* DOCUMENT SECTION *

▼

Disclosures relating
to Employee Stock Option Plans
Extracts from Modified Auditor’s Reports
Essar Steel Limited – Annual Report
2003-04
Extract from Auditor’s Report
4. Further to our comments in the Annexure
referred to in Paragraph 3 above, we report that:
a) (i)
The company has accounted for
interest and restatement of certain outstanding loan dues in accordance with
the Scheme of Compromise and/or Arrangement under section 391 of the Companies
Act, 1956 pending with the Honourable High Court of Gujarat. (Refer Note No.2
of Schedule 23).
(ii)
During the year, the company has settled the Long Term Advances received
from a customer. Exchange Variation
(Loss) of Rs. 153.58 crores (Net of Exchange Variation Gain of Rs. 53.09 crores
for the year 2003-04) arose on settlement of the said Long Term Advance has
been adjusted to Fixed Assets during the year 2003-04 as according to the
company the said advances were utilised in connection with acquisition of Fixed
Assets. In absence of verifiable
evidence to support the company’s explanation, we are unable to express opinion
as to treatment of capitalisation or otherwise of Exchange Variation of Rs. 153.58
crores (Net) to carrying cost of Fixed Assets, and charging of depreciation of
Rs. 17.03 crore related to this accounting year. (Refer Note No. 4 of Schedule 23).
(iii) Loans
and Advances of the company include overdue intercorporate deposits (including
interest thereon) of Rs. 4.13 crores and other overdue amounts of Rs. 119.94
crores. Further, Capital
Work-in-Progress include overdue advances of Rs. 1.83 crores to suppliers and
Sundry Debtors and other overdue amounts (including interest) of Rs. 83.35
crores. In the opinion of the company,
these amounts are recoverable; hence, in respect of these amounts the company
has not made any provision. In absence
of any Supporting evidence, We are unable to express any opinion regarding
recoverability of these amounts. (Refer
Note No. 7 of Schedule 23).
c) In our opinion, subject to our observations in paragraphs (a) above, proper books
of account as required by law have
been kept by the company so far as appears from our examination of those books;
e) In our opinion, subject to our observations in paragraph (a)(ii) above, the balance
sheet, profit and loss account and cash flow statement dealt with by this
report comply with the Accounting Standards referred to in sub-section (3C) of
section 211 of the Companies Act, 1956;
g) In our opinion and to the best of our
information and according to the explanations given to us, subject to our observations in paragraph (a) above with corresponding
effects of which on the profit for the year and net assets and liability
presently are not quantifiable, the said accounts give the information required
by the Companies Act, 1956, in the manner so required and give a true and fair
view in conformity with the accounting principles generally accepted in India:
………….
………….

▲

* Some records *
▼

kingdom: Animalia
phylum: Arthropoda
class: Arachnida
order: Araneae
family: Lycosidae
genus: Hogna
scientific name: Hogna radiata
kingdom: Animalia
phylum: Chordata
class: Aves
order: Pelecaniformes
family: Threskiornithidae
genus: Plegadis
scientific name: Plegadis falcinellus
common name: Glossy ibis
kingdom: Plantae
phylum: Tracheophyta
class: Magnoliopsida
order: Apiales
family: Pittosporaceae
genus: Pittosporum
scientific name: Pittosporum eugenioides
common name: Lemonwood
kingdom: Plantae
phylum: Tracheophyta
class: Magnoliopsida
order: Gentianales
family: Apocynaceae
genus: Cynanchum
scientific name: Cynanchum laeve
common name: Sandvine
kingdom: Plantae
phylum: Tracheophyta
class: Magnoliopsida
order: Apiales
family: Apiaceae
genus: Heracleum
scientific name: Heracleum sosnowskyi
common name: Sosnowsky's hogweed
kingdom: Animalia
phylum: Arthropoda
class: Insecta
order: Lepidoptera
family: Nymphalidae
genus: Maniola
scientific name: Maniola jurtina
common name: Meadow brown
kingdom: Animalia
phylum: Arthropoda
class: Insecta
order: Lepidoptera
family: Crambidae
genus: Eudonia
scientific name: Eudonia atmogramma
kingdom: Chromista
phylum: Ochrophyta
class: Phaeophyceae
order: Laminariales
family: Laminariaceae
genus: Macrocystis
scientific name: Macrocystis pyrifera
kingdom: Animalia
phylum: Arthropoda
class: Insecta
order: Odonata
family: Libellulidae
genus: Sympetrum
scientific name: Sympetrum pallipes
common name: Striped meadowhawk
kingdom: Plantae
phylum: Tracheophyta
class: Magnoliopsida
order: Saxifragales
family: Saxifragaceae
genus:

▲

* PROBLEMS TO WORK ON *
• A. Transcribe the listing word for word, starting with the line that contains "scientific name: Maniola jurtina" and going on through the final line of the listing.
• B. Write the next part of the Essar Steel auditor's report extract, picking up after its last line.
The auditor's report extract and the listing have no connection to each other.

* RESPONSES PER TASK *
• A.
scientific name: Maniola jurtina
common name: Meadow brown
kingdom: Animalia
phylum: Arthropoda
class: Insecta
order: Lepidoptera
family: Crambidae
genus: Eudonia
scientific name: Eudonia atmogramma
kingdom: Chromista
phylum: Ochrophyta
class: Phaeophyceae
order: Laminariales
family: Laminariaceae
genus: Macrocystis
scientific name: Macrocystis pyrifera
kingdom: Animalia
phylum: Arthropoda
class: Insecta
order: Odonata
family: Libellulidae
genus: Sympetrum
scientific name: Sympetrum pallipes
common name: Striped meadowhawk
kingdom: Plantae
phylum: Tracheophyta
class: Magnoliopsida
order: Saxifragales
family: Saxifragaceae
genus:

• B.
Extract from Schedule 23
Notes to the Accounts:
2. The company had received
during the previous year 2002-03 approval from Corporate Debt Restructuring
(CDR) Group to Comprehensive Financial Restructuring Plan (CFRP). The approval is effective from 1st
October, 2002 and it envisages conversion of existing term loans, debentures,
interest and lease rent accrued upto 30th September, 2002 into Rupee
Term Loans, Foreign Currency Term Loans/Reduced Rate Rupee Term Loans,
conversion of unsecured promoters contribution into equity, differential and
compound interest to be converted into Cumulative Redeemable Preference Shares
and Zero Coupon Bonds respectively and part of existing loans to be converted
into equity etc.
The company is in
the process of complying the residual formalities stipulated in the approval
received from the Corporate Debt Restructuring Group (CDR) to the company’s
comprehensive restructuring plan.
Further, inter-alia
to effect a statutory contract to bind all the secured lenders (secured lenders
who are members and who are not members of CDR), the company has submitted a
Scheme of Compromise and/or Arrangement in the Honourable High Court of
Gujarat, Ahmedabad under section 391 of the Companies Act, 1956. Pursuant to
the Court Order, the company had convened a meeting of secured lenders on 6th
June, 2003 and more than 3/4ths of secured lenders in value have approved the
said Scheme of Compromise and/or Arrangement together with modifications. Pending approval of the Court, the dues
including interest payable to secured lenders, have been treated as per the terms
of the above said Scheme.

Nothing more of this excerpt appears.